Sunday, June 10, 2007

Thar She Blows...


Headed out yesterday morning for a family outing. J****'s workplace was having a picnic at the Kentucky Kingdom. The kids were extremely excited, it was all they talked about all week long. We stopped and got McDonalds breakfast for the kids, went to K-Mart for J**** some swim trunks, got a pack of cigs and head up I-64 for Louisville. Free tickets, free food, full tank of gas, haven't forgotten anything, fresh oil change yesterday. We are living life happy and good.

Yeah, sure.

29 miles to go -- wooo hoooo. Ticka, ticka, tacka, tack. What the hell is that? Give it a little gas -- louder ticka, ticka, tacka, tack, ticka, ticka, tacka, tack, ticka, ticka, tacka, tack, ticka, ticka, tacka, tack. Turn off the radio, turn off the AC...ticka, ticka, tacka, tack, ticka, ticka, tacka, tack, ticka, ticka, tacka, tack, ticka, ticka, tacka, tack, ticka, ticka, tacka, tack, ticka, ticka, tacka, tack, ticka, ticka, tacka, tack, ticka, ticka, tacka, tack. That doesn't sound good. Now what?

Hurstbourne Lane -- let's pull off at a gas station and check the oil. At end of exit --- ticka, ticka the van dies. I start her back up and pull into the BP. J**** gets out and opens the hood. No smoke, no engine light, no oil light, oil is fine, everything looks good. I turn her back on ticka, ticka, tacka, tack. Kids are freaking out and get out of van and stand on sidewalk -- Daddy says "Turn it off I think the engine is about to blow up." Ummmm, don't say blow up in front of a seven and five year old. They run!!! They run to the other end of the sidewalk screaming and jumping, Mommy- Daddy it's going to blow up. The boy is running after them -- it looks fun, hey why not.

Long story short -- we take a cab to Kentucky Kingdom, the van is towed to our mechanic (that's going to be one heck of a tow bill), and my best friend S**** comes to Louisville to pick us up and take us back home.

We had a good time, but boy oh boy -- I am not looking forward to hearing how much this is going to cost. Thank goodness that we have been following the advice of Dave Ramsey and have an emergency fund.

Stay tuned for tomorrow's episode -- what happened to the van? How much will it cost?

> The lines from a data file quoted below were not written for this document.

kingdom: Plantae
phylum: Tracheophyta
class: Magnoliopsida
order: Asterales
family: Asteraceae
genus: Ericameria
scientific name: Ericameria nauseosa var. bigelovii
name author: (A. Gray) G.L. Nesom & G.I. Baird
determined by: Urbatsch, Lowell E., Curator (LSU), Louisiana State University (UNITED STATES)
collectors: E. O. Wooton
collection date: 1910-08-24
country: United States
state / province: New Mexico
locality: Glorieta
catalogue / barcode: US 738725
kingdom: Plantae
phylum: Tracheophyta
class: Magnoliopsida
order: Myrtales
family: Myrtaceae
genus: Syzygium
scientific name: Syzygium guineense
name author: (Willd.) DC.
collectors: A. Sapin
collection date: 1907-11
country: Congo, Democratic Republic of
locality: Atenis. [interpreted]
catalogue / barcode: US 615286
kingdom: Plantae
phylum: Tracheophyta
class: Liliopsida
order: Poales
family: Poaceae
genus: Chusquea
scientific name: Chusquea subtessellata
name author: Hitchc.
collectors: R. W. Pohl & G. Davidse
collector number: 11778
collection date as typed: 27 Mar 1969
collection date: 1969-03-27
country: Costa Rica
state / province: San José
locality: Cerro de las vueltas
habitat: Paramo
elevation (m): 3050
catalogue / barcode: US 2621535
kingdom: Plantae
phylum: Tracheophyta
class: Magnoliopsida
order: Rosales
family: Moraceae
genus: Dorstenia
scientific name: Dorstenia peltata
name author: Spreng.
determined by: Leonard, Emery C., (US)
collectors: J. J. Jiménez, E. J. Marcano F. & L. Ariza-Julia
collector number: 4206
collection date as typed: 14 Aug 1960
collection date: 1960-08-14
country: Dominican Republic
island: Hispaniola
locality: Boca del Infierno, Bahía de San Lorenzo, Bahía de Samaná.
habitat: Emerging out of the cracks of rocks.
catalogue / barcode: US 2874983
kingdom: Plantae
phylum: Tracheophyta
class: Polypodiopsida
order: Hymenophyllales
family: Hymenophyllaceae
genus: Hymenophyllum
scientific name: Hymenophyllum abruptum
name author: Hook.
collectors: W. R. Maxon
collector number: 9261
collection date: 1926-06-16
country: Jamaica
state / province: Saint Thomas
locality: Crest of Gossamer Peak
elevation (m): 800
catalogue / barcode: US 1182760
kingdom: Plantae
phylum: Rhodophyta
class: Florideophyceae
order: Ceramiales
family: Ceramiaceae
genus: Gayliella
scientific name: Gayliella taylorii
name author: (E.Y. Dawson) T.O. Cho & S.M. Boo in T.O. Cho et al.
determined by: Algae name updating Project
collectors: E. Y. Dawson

Will Nay lose her mind?

J**** says it is a valve.
Paw says it is an oil pump.
Daddy says it is a rod.

I say that Valvoline Instant Oil Change did something to screw it up -- it was running fine before I had the oil changed on Friday.

We'll see.

2 comments:

Southern Skiing said...

Glad you had an Emergency fund....hope it works out, thanks for the link too

Southern Skiing said...

by the way, thanks for the link on the sidebar, I will be linking back to you too!